EXERCISE PASSAGE:
If you haven't yet read Rob Gifford's China Road, Hessler's Country Driving will be interesting. Gifford's book will shock you. I prefer the former as a travelogue, but this is Peter Hessler we're talking about. :-)

Good to see you here.

Maitreya Bhakal said...

Good Post.

Many journalists and analysts in the western media often let their own personal prejudice cloud their professionalism.

I'm often surprised and appalled at the amount of misrepresentation that China receives in the west.

It might be simply to make their news more dramatic and headlines eye-catching, or it may simply amount to spreading misinformation about China.

Or, it just might be that some people are concerned about the eventual end of western domination.

The restriction on journalistic access to some regions of China is further used as an excuse to print biased reports and unverified facts. But that is certainly no excuse to print downright lies and misleading statements.

I think that a large part of the western media acts rather irresponsibly when publishing news about China.
- Maitreya

Josh said...

I really enjoy reading Hessler's stuff, too. I actually read Oracle Bones twice, and I think I liked it so much because of how much information I was able to learn about Xinjiang. His bibliography was gold!

Like you, I can't wait to buy the newest one. Glad to see you blogging.

Mark said...

@Adam - Thanks a lot for the comments. I started to read your review but had to stop since I don't want to spoil any of my reading of the book! I'm on page 50 or so. Am looking forward to getting more into it.

Your site looks really well done. Will definitely keep checking in on it. Thanks for those book recommendations as well.

@Maitreya - I can see what you're saying.

Personally, I didn't mean for this post to be a critique of western journalism in China. Sure, there are lots of examples of shoddy work. Especially when it comes to major American media outlets like Fox News, CNN, network news. But when diggin a little bit deeper, I think that there is some good and worthwhile reporting in newspapers and news services.

And like you say, China doesn't make it any easier to do good work with the way they handle those writing the stories.

I suppose the main point of this post is that, a year ago, I was looking to news as a way for me to understand China better. In many ways, it did help me understand the landscape and the nuances of the country in a more defined way. But at the same time, it did have its limitations. Trying to figure what's going on using a news cycle can paint a skewed and sensationalistic picture.

I lived in China for three and a half years. I'm married to a Chinese woman. I have a lot of Chinese friends. Those experiences, more than knowing about geo-political politics or economics, help me understand China.

TASK REQUIREMENTS:
Reproduce the part of the comment thread above between "Josh said..." and "Mark said...", inclusive.

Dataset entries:
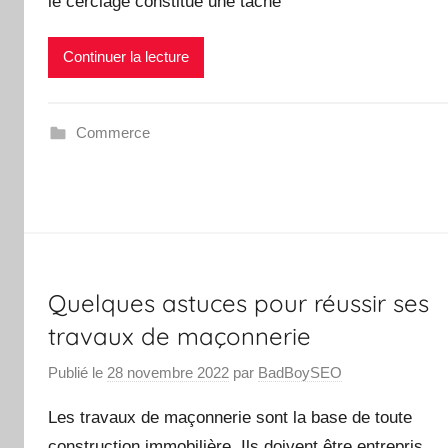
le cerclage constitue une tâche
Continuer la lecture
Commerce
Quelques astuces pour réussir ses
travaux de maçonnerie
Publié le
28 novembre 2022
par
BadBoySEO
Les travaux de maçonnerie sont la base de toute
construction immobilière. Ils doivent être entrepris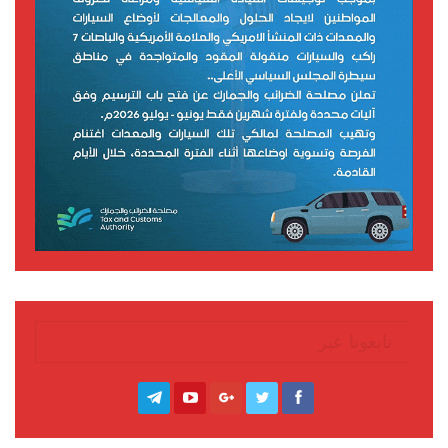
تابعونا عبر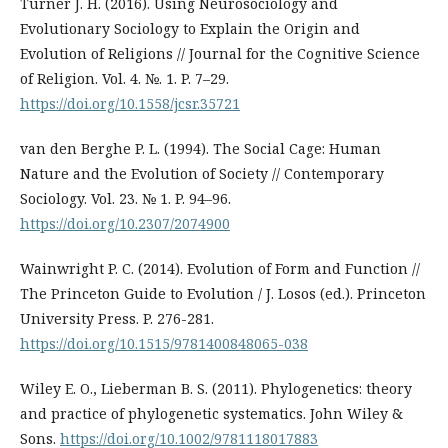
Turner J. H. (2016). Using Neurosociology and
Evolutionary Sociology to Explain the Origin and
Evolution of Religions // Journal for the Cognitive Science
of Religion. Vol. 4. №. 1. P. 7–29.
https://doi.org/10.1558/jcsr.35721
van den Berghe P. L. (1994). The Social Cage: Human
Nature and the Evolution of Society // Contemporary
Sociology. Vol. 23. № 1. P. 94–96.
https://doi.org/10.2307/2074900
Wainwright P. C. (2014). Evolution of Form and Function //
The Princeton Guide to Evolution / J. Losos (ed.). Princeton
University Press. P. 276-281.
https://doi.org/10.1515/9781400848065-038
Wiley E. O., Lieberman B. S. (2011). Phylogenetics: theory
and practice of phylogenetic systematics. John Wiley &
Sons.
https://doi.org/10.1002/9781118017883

...

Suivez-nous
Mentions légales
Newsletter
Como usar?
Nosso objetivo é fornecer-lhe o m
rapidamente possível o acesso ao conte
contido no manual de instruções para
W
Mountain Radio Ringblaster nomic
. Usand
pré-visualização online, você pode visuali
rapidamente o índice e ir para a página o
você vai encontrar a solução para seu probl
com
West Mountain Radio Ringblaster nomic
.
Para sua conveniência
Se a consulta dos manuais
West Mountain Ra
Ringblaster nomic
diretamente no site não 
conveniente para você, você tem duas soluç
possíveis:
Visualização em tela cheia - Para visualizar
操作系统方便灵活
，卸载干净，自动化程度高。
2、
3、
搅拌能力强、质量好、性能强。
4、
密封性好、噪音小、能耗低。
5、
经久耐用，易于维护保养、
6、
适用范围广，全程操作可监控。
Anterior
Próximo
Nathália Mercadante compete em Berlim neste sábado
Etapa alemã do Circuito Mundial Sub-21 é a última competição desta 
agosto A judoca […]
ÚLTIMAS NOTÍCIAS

* * *

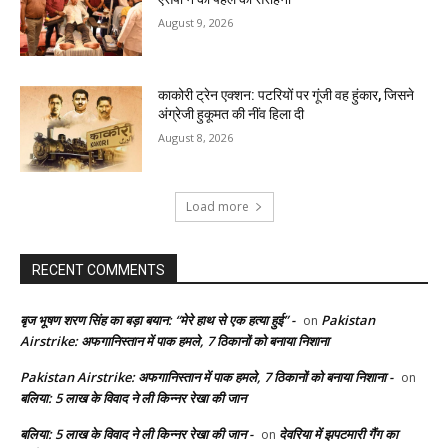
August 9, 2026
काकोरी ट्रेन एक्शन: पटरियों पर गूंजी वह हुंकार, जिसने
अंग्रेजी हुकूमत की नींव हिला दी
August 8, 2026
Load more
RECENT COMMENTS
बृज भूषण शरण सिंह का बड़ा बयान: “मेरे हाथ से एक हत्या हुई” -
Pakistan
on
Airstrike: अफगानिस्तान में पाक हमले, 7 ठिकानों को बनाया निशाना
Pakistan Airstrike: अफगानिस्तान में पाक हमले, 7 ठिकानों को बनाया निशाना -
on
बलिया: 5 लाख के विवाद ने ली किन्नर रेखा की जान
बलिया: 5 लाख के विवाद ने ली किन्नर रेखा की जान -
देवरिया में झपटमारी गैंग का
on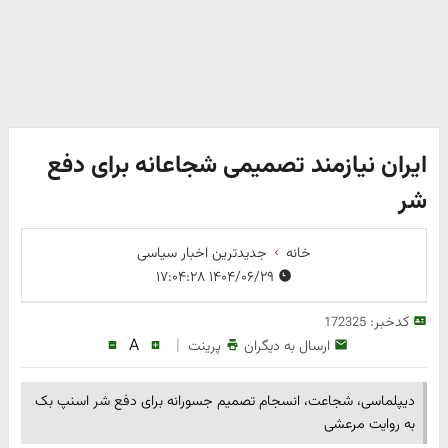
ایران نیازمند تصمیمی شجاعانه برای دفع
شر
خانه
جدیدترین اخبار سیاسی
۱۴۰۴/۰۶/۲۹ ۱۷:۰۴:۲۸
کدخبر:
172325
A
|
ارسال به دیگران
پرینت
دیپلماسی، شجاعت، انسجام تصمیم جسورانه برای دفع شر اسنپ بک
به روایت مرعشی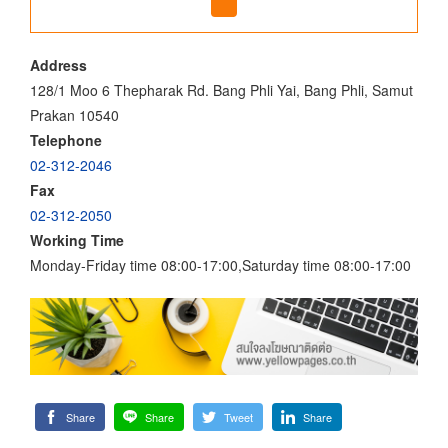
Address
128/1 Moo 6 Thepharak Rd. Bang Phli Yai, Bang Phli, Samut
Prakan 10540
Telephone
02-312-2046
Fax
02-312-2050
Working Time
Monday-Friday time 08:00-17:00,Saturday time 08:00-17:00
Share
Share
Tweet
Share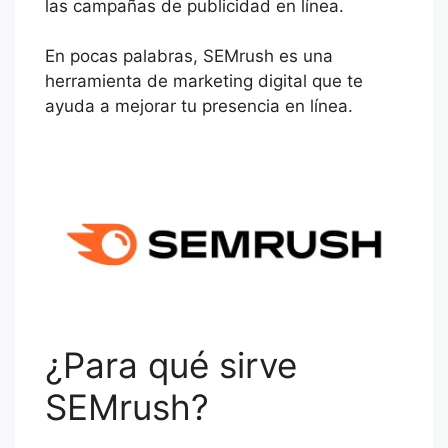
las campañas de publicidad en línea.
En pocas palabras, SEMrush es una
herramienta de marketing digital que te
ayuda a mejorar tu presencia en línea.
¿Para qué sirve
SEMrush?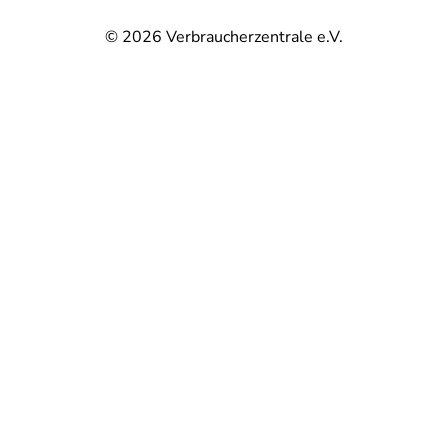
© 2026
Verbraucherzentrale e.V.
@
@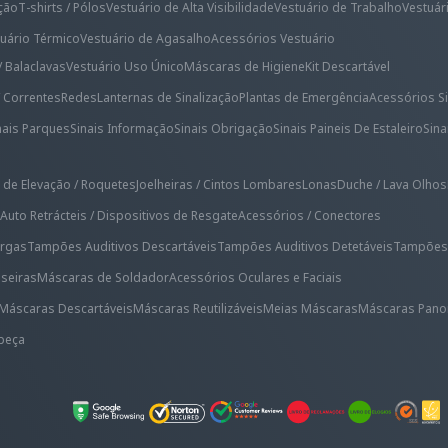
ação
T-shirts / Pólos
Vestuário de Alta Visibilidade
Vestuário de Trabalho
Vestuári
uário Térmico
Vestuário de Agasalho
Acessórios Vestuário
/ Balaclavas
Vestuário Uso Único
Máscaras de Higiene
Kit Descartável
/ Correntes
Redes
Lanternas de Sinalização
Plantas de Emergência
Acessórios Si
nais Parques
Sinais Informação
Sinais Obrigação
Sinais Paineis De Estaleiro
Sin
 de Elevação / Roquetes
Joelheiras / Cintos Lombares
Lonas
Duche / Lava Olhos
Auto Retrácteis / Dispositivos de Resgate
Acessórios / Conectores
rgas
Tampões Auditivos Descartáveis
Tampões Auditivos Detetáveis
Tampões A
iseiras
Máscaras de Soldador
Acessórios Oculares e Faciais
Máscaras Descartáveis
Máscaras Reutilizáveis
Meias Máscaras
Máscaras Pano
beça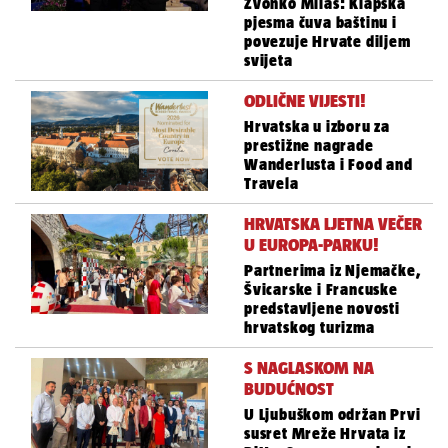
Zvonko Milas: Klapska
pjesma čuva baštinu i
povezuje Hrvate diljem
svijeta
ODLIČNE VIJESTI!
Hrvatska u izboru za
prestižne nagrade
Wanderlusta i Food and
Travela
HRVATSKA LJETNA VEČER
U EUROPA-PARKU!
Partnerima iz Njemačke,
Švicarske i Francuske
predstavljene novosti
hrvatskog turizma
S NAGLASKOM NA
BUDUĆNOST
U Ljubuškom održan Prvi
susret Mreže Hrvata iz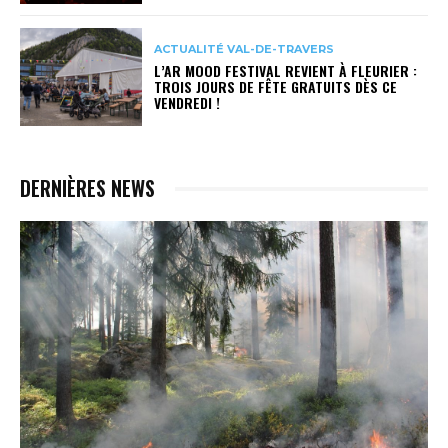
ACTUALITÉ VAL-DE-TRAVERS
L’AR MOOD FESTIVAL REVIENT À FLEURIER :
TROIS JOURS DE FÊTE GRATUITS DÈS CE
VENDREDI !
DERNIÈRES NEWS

OUTPUT BELOW:
Josh said...

I really enjoy reading Hessler's stuff, too. I actually read Oracle Bones twice, and I think I liked it so much because of how much information I was able to learn about Xinjiang. His bibliography was gold!

Like you, I can't wait to buy the newest one. Glad to see you blogging.

Mark said...